◆ **Aim of the exercise**
Look through the entries below for the string "Informații", and copy each line where it is found.
● ● ● ● ● ● ●
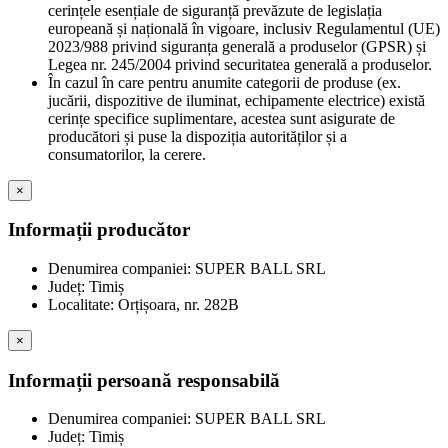
cerințele esențiale de siguranță prevăzute de legislația
europeană și națională în vigoare, inclusiv Regulamentul (UE)
2023/988 privind siguranța generală a produselor (GPSR) și
Legea nr. 245/2004 privind securitatea generală a produselor.
În cazul în care pentru anumite categorii de produse (ex.
jucării, dispozitive de iluminat, echipamente electrice) există
cerințe specifice suplimentare, acestea sunt asigurate de
producători și puse la dispoziția autorităților și a
consumatorilor, la cerere.
×
Informații producător
Denumirea companiei: SUPER BALL SRL
Județ: Timiș
Localitate: Orțișoara, nr. 282B
×
Informații persoană responsabilă
Denumirea companiei: SUPER BALL SRL
Județ: Timiș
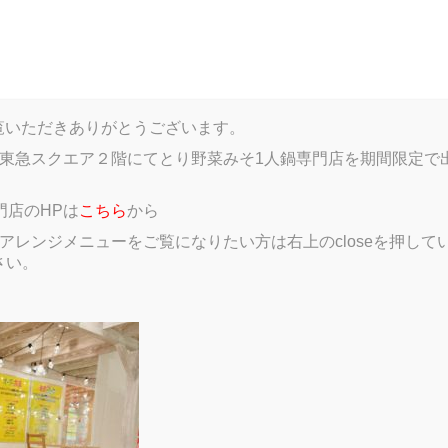
log
Menu
Gallery
Member introductions
Google
HPをご覧いただきありがとうございます。
東急スクエア２階にてとり野菜みそ1人鍋専門店を期間限定で
門店のHPは
こちら
から
レンジメニューをご覧になりたい方は右上のcloseを押していただき、
さい。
● ● ● ● ● ● ●
◆ **Task result**
Informații producător
Informații persoană responsabilă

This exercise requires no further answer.